Noah building an ark inland while there was no rain at all would have looked like a paranoid fool. When the early warning signs of light rain started everyone would reasonably argue that there wouldn’t be a flood. As the rain gets heavier people reason that it must be about to reach its peak and so will likely end soon. By the time the water level starts to rise it is too late to start building a raft let alone an ark. There is some point of no return where an otherwise preventable event, that has not yet happened, is no longer possible to prevent from happening.
Example:
(The numbers used in this example are chosen more for ease of demonstration than for being well thought out.)
I’ll assume there is a 10% probability for TAI in 15 years and 50% for 30 years. Or 10% for 2036 and 50% for 2051.
Using the precautionary principle we don’t want to plan to finish solving the problem somewhere around the 50% mark, because this leaves plenty of time to be too late. When considering AI risk the “could happen as early as” matter much more. So pick some point early in the probability distribution that becomes your due date. In this example I’m going with 10%, but pick whatever makes sense to you here.
So the due date for solving the alignment problem becomes 2036 or ~170 months. Actually this is the date that the solution needs to have been implemented. I assume there will be some time between solving the problem and implementing it. Here I think of a solution as the “whiteboard solution” that is the time someone has come up with the initial idea and only just sketched it out on a whiteboard. This I am going to assume is 5 years.
So the due date for solving the alignment problem becomes 2031 or ~104 months. If we consider the planning fallacy though we would be quite optimistic to think we would finish the project on time. We need to have a much more aggressive internal target. Here I will cut the project time in half, removing another 5 years.
So the due date for solving the alignment problem becomes 2026 or ~52 months. From here you might start planning these 52 months on a more granular, inside view detail. For some people at this level (and example numbers) the plan here might be 1) study, 2) research. Which could put some pressure on how much time you have for schooling to get anything else done.
The top-line result of AI timeline work tends to be the median probability point. What I show here is that this point can seem deceptively far away in terms of how urgently we need to take action. In this example I quite quickly went from a 2051 median to a 2026 target and greatly increased my sense of urgency.
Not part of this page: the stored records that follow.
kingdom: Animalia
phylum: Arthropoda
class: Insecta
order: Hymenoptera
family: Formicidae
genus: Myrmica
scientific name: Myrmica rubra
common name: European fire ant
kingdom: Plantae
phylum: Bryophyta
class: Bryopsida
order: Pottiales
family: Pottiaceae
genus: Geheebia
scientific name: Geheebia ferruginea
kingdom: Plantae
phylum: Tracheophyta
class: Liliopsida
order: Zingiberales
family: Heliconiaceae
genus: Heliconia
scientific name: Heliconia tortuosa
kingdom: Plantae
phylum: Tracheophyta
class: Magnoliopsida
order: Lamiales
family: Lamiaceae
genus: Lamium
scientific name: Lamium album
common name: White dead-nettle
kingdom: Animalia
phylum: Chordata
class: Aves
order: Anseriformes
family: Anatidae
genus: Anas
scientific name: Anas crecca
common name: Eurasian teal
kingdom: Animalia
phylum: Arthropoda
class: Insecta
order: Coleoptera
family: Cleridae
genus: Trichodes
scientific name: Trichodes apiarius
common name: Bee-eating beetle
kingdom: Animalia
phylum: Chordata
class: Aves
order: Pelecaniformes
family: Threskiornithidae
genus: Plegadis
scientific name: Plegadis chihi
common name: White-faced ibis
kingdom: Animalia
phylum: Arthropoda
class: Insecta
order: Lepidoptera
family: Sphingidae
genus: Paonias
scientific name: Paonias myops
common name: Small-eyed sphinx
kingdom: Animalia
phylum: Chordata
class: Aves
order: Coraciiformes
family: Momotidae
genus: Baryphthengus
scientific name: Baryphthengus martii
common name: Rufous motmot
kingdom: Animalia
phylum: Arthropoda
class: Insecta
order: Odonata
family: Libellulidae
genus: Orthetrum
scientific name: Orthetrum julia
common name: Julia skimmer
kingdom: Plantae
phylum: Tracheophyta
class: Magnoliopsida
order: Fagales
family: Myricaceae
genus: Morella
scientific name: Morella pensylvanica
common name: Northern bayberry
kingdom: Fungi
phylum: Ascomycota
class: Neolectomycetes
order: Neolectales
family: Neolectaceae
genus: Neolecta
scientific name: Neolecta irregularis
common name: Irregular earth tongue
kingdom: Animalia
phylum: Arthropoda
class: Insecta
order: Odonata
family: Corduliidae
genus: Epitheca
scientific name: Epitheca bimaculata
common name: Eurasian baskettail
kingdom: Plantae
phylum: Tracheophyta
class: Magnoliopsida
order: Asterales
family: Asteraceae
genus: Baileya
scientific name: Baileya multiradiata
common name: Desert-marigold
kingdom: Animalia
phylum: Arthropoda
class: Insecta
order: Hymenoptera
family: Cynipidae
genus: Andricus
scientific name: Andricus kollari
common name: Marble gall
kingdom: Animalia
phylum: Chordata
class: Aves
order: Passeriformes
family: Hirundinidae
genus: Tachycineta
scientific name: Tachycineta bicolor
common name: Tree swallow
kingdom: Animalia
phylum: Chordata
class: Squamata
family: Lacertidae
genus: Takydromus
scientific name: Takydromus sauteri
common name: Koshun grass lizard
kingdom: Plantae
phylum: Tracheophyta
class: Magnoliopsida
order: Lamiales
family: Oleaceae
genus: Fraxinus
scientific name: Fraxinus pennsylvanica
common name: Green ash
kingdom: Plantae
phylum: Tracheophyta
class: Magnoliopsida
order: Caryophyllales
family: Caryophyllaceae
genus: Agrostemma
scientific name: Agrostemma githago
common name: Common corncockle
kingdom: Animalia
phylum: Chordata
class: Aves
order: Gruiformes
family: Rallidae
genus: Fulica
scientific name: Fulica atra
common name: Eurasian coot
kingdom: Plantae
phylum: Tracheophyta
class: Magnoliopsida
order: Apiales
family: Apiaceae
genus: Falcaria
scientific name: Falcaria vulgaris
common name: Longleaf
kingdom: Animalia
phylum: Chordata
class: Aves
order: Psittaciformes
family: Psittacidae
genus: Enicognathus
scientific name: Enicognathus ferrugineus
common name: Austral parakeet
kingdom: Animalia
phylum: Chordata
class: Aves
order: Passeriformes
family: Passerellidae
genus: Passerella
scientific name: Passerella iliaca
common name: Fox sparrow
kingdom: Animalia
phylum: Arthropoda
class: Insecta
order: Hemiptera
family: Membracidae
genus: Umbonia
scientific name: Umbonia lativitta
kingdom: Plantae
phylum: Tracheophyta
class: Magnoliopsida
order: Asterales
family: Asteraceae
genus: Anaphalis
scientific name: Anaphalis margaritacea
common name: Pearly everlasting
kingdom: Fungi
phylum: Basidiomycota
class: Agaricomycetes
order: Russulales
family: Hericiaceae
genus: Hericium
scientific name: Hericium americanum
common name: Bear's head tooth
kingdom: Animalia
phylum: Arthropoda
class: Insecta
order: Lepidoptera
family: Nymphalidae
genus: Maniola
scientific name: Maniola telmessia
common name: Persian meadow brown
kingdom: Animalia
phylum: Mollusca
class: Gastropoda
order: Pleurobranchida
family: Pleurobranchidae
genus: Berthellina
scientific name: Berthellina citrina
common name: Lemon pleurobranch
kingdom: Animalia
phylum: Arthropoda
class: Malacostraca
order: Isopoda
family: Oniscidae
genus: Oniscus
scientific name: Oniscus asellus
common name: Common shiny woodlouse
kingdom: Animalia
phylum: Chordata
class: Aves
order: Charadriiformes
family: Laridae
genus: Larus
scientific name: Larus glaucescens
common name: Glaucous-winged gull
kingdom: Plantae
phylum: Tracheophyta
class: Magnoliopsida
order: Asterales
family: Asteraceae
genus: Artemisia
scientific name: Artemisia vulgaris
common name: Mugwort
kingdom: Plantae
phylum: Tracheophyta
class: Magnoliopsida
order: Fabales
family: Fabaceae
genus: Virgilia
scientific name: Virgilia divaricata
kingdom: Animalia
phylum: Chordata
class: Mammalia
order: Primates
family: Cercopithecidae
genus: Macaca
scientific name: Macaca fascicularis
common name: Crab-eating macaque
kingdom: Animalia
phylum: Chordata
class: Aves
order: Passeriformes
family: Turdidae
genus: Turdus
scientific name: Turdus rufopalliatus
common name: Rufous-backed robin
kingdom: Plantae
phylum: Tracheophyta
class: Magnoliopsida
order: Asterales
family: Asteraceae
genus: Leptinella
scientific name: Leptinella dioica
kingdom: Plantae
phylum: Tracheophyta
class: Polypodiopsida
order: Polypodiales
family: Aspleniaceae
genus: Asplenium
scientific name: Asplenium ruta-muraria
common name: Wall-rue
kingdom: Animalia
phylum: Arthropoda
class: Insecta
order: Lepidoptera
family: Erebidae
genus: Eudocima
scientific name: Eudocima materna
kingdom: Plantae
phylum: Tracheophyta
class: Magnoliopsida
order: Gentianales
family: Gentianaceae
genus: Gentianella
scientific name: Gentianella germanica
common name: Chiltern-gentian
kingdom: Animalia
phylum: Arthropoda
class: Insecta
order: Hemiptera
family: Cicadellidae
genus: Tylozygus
What I'm trying to say is that it's much harder to do AI alignment research while models are still small, so TAI timelines somewhat dictate the progress of AI alignment research. If I wanted my 5 year plan to have the best chance at success, I would have "test this on a dog-intelligence-level AI" in my plan, even if I thought that probably wouldn't arrive by 2036, because that would make AI alignment research much easier.